Kalın dünkü basın toplantısında Suriye rejim güçlerince muhasara altına alınan Murek'teki Türkiye'nin 9. gözlem noktasının tahliye edilip edilmeyeceği konusundaki soruları, 'kesinlikle hayır' şeklinde cevaplandırmıştı. Salı günü stratejik Han Şeyhun kasabasının düşmesiyle Murek karakolunun muhaliflerin kontrolündeki bölgelerle bağlantısı kesilmişti. 

Suriye ve Rusya, Türkiye'nin gerekirse bu karakolu tahliye edebileceğini, bunun için de gerekli güvenliğin sağlanacağını açıklamıştı. 
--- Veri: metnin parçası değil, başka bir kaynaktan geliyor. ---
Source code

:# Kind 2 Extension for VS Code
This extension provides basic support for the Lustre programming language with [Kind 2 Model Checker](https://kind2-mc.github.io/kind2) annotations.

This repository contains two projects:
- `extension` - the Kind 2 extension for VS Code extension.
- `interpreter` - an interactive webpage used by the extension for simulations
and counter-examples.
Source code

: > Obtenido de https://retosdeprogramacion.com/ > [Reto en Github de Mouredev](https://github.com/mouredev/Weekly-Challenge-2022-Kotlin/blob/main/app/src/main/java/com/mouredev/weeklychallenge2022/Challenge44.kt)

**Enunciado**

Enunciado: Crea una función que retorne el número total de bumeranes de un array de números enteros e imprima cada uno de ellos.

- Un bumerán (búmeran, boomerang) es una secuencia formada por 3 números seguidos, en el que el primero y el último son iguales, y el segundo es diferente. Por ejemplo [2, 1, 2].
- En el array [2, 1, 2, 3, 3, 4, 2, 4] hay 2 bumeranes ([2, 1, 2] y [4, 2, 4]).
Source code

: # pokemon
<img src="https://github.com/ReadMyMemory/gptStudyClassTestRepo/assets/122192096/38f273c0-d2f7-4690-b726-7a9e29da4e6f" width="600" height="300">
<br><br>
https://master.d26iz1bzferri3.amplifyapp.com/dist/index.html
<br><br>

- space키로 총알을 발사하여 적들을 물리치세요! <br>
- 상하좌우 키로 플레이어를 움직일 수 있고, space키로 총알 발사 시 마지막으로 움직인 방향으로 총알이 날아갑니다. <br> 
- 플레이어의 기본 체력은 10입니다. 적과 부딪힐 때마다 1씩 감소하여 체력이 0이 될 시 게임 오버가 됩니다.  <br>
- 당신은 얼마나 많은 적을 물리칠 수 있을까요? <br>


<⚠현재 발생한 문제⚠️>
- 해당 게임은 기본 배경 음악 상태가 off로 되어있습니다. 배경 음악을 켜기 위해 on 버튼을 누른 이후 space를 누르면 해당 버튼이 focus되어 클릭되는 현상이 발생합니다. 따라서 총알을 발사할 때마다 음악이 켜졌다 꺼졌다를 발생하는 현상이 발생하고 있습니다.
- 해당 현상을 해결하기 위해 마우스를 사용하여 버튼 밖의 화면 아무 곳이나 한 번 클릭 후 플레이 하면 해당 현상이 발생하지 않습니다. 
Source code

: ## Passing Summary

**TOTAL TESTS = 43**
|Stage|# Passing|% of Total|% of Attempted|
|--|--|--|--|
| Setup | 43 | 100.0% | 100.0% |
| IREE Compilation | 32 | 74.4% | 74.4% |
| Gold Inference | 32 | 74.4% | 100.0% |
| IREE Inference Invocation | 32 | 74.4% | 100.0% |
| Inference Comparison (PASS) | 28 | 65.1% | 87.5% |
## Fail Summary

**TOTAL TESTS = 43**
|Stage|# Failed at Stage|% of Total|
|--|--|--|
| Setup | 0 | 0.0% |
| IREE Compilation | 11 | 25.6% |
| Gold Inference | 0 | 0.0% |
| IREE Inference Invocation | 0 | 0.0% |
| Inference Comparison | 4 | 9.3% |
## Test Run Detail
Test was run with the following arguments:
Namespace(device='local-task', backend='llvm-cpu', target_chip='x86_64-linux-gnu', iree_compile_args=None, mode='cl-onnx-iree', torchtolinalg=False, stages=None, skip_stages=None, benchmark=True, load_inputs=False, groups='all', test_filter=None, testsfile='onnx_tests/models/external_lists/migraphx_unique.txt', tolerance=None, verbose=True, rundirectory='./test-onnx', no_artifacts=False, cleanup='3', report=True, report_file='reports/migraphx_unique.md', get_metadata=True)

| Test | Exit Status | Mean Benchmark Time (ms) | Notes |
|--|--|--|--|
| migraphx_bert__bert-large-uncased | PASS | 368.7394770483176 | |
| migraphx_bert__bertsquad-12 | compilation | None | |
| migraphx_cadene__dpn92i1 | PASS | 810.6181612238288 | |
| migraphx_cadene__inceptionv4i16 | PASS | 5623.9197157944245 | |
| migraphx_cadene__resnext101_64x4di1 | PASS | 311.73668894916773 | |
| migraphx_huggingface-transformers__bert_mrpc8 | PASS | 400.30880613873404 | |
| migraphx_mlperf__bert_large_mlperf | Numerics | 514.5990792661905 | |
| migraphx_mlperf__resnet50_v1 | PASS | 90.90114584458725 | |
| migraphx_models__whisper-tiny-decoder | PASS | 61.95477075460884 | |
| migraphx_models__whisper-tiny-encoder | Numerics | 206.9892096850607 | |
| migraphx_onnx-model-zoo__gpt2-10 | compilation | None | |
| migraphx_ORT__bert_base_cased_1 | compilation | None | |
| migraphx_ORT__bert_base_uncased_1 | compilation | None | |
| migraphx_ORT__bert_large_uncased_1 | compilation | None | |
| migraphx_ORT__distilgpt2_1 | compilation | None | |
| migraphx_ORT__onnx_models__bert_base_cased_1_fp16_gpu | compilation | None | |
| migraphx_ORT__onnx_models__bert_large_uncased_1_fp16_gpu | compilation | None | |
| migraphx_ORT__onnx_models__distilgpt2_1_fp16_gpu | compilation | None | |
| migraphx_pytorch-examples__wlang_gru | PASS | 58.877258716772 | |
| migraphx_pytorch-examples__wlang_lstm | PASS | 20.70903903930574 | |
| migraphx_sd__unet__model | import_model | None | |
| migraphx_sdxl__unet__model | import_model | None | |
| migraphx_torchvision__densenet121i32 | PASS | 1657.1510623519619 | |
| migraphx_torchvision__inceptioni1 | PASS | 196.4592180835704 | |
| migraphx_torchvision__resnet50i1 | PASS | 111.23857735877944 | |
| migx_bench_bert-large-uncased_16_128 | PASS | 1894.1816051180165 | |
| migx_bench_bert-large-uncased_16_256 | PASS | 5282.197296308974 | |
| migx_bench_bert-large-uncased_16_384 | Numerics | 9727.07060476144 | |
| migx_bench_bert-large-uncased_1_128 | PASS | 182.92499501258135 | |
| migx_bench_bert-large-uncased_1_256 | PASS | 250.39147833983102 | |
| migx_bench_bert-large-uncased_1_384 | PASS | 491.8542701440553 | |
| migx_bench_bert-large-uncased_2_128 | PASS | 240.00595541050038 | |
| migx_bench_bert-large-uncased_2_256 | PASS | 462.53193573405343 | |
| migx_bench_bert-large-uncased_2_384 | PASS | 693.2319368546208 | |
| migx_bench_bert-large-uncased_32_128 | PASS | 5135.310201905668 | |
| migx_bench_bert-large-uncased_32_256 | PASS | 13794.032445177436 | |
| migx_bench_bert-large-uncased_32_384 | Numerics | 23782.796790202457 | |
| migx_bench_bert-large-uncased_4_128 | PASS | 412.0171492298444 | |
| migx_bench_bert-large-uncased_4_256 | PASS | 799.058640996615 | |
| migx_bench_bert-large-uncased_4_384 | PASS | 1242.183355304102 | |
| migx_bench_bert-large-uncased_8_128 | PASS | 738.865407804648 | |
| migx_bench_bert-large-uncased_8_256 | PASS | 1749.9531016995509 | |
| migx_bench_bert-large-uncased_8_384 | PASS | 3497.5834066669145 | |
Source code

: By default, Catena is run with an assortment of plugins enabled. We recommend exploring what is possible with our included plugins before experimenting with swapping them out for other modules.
17 Eylül 2018'de Rusya'nın Soçi kentinde bir araya gelen Erdoğan ve Putin, İdlib'de rejim güçleri ile muhalifler arasında 15-20 km derinliğinde askersizleştirme bölgelerinin oluşturulması konusunda anlaşmaya varmıştı. Türkiye'nin gözlem noktaları da bu askersizleştirilmiş bölgelerde bulunuyor. 

Öte yandan Suriye, İdlib'den ayrılmak isteyen sivillere 'insani koridor' açtığını duyurdu. Suriye resmi haber ajansı SANA'nın haberine göre konuyla ilgili bir açıklama yapan Suriye Dışişleri Bakanlığı, Hama ve İdlib'deki çatışma bölgelerinden ayrılmak isteyen siviller için Soran köyünde bir koridor açtıklarını belirtti.